Замок дальний профессора-фейерверкера всюду, где мрак достаточен для остроты самоотречения, где самое многообразие физического и душевного страдания способно стать источником истерических мечтаний о кремлевском перезвоне... В туманах скалистого Галлиполи возможно существование обманов, умирающих в солнечной культуре, в критическом сознании геометрических городов Латинского Запада...
VII
Мертворожденный ребенок прожил целых три года; чахоточная надежда смогла дышать и вызвать образование длинного ряда фронтов, печальной чреды проектов... Без обоих легких, без кислорода. Так, на ура, на милость Николая Чудотворца.

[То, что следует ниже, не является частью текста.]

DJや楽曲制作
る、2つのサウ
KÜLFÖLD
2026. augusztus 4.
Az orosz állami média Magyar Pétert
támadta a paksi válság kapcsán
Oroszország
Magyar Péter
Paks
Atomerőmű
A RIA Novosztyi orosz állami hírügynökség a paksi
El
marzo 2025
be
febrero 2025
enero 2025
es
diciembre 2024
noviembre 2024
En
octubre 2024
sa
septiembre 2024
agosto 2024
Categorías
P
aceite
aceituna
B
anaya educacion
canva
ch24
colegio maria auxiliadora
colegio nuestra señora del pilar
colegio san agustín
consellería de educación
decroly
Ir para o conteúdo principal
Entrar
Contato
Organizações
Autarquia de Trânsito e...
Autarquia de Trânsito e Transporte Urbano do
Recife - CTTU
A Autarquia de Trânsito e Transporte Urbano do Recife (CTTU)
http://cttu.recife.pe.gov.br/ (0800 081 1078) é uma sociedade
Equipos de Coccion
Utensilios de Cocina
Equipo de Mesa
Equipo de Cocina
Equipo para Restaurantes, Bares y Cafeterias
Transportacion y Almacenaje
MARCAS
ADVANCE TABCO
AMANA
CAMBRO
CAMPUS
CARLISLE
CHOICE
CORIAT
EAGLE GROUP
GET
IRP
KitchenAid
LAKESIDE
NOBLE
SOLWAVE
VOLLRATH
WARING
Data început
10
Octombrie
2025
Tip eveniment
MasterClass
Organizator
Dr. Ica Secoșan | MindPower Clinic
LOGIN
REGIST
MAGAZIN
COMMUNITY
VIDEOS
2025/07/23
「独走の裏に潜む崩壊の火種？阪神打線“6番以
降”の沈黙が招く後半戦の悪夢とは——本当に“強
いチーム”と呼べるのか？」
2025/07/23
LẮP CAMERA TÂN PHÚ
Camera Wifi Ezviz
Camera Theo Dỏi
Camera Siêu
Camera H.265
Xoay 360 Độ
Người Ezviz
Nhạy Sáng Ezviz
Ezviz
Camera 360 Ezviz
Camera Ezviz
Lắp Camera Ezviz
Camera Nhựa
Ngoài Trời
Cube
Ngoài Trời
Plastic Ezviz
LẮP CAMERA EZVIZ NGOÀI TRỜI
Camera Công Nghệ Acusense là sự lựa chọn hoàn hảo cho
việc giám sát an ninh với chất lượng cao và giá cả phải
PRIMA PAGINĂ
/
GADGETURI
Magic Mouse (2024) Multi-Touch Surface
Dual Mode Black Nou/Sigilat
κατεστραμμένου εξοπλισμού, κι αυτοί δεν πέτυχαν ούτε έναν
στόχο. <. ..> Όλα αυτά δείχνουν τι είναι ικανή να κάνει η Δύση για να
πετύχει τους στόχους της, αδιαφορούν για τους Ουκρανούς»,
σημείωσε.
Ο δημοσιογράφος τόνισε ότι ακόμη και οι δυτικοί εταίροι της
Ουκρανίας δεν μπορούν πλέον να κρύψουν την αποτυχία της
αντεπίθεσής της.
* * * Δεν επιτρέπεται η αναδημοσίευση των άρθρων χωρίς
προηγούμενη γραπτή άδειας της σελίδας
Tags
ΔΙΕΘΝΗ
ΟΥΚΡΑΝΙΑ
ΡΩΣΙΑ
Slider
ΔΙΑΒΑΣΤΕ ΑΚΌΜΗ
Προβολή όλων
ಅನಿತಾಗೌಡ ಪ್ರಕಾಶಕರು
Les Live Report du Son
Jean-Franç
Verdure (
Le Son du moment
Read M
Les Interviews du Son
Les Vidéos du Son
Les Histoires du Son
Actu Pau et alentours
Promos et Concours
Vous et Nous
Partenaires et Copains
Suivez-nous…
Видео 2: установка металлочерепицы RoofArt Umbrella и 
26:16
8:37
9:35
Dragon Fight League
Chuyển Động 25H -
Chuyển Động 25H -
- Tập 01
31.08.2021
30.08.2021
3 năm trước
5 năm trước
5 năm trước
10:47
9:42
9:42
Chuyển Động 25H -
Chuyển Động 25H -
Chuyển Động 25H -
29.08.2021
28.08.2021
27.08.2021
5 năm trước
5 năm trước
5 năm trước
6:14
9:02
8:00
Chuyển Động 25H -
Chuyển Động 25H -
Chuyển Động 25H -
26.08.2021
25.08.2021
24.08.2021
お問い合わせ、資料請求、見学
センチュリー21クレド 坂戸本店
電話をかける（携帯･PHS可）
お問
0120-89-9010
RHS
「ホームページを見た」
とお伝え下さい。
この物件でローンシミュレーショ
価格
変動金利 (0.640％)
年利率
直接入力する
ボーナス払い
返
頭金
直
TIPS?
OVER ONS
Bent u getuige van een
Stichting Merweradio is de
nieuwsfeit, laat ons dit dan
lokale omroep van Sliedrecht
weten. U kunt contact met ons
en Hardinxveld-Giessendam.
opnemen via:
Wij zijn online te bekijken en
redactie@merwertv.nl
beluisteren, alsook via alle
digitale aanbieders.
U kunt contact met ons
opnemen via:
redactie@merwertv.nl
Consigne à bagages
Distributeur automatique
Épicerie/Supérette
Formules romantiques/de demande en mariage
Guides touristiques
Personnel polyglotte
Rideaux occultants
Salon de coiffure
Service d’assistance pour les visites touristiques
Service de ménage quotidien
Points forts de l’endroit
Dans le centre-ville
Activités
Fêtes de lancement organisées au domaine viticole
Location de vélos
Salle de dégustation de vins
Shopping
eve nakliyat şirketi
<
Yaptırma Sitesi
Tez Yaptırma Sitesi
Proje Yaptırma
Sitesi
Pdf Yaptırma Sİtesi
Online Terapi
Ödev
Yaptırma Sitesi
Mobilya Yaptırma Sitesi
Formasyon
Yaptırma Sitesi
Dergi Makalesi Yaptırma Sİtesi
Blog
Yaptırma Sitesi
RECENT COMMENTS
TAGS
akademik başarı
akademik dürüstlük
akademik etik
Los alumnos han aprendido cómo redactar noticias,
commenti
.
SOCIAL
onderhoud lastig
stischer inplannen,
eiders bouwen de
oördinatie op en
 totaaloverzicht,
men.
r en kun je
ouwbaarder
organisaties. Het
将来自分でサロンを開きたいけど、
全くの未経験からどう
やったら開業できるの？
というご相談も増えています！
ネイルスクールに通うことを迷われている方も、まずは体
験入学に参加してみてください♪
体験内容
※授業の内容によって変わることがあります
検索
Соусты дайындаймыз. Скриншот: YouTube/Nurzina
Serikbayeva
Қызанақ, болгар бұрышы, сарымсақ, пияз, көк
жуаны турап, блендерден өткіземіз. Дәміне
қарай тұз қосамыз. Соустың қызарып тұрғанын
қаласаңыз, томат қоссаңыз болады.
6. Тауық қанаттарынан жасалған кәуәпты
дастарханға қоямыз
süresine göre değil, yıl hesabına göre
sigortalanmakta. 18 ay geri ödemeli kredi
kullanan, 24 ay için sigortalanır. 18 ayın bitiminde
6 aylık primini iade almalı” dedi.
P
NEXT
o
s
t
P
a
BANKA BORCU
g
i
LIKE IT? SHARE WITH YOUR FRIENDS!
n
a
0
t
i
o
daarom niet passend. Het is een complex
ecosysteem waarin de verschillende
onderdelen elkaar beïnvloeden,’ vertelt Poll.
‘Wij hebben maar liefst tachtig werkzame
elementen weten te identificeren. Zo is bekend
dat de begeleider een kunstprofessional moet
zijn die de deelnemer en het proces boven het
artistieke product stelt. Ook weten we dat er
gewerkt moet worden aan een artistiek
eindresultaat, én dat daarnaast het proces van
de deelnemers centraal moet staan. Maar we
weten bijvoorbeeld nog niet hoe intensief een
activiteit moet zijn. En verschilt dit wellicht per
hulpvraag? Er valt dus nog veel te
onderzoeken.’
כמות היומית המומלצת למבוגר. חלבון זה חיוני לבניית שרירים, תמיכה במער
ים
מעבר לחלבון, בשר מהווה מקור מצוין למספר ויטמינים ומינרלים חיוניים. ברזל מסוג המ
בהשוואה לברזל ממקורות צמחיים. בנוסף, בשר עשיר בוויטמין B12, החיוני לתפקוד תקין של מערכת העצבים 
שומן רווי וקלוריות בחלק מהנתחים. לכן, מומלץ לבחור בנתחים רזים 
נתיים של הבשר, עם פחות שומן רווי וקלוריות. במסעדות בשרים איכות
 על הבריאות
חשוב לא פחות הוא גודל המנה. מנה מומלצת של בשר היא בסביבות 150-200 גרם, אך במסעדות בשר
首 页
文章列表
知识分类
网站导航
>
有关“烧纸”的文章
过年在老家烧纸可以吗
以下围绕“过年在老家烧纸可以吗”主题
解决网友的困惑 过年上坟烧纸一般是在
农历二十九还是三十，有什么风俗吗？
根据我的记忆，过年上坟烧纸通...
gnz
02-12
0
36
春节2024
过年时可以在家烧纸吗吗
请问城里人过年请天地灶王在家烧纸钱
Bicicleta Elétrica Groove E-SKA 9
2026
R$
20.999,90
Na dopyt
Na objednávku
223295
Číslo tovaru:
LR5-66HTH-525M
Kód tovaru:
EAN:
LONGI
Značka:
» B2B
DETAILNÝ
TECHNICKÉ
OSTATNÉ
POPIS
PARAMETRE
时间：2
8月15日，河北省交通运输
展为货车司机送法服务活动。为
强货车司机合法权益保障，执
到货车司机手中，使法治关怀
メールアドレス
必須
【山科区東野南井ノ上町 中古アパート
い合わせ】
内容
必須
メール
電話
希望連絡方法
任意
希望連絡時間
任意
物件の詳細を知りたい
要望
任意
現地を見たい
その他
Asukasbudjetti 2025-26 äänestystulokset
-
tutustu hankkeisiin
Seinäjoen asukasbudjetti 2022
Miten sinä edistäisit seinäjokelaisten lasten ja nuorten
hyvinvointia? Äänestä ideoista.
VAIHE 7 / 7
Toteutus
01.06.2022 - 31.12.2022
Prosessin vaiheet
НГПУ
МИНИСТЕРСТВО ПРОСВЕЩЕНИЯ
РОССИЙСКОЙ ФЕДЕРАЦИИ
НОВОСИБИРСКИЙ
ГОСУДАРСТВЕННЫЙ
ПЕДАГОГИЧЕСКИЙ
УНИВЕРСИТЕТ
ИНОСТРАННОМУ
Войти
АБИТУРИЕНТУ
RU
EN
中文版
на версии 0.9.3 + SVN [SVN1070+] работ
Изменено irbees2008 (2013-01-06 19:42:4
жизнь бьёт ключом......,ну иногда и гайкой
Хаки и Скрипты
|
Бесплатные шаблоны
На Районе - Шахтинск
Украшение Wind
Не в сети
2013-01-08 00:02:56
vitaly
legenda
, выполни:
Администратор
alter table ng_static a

Еще никогда за всю историю революции в одной и той же организации не сходились люди столь противоположные, программы столь взаимно уничтожающие, способы столь полярные. Понадобилась изумительная способность большевиков пробуждать к себе ненависть во всем живом, чтобы в Добровольческой армии сошлись вешатель Кутепов и профессор Даватц, мститель Блейш и энтузиаст Большаков, простейший Деникин и подлейший Соколов... Конечно, кроме того необходимо было отсутствие какой бы то ни было практической программы. Только на пустом террэне, только в атмосфере взаимного непонимания, идеологом движения, вышедшего из истоков революции, опиравшегося на мобилизацию классов, раскрепощенных в марте 1917 -- мог оказаться Борис Суворин, "день за днем" (так именовались его статьи) рубивший свою гвардейскую махновщину, возводивший в мечту прогнивший быт, в норму намыленную веревку. Можно было сколько угодно, с каким угодно красноречием доказывать необходимость противопоставления террора террору, диктатуру диктатуре -- идеологическая пустота не лишалась ее губительных последствий, а соединение полюсов роковым образом оказывалось механическим, в продолжительности равным июльскому метеору. Движение, провозгласившее март шаблоном и, не выдвигая ничего взамен, всячески от марта отшатывавшееся, неутомимо играло на пользу октябрю. Октябрь становился оригинальностью, люди, шедшие против Бориса Суворина, получали возможность спекулировать словом "революция"... Белая мечта превращалась в окровавленных глазах России и во внимательных глазах Европы в мечту о "белых лилиях монархии"... Революции берут поступательностью своего движения. Деникин, заявивший, "что он не пойдет ни с революцией, ни с реакцией", вызвал призрак Вандеи. Памятник полковнику Каменеву на Красной площади становился меньшей невероятностью, ибо, действуя против шантажа на революции, никогда не нужно забывать Версальского памятника подавителю Вандеи -- Гошу.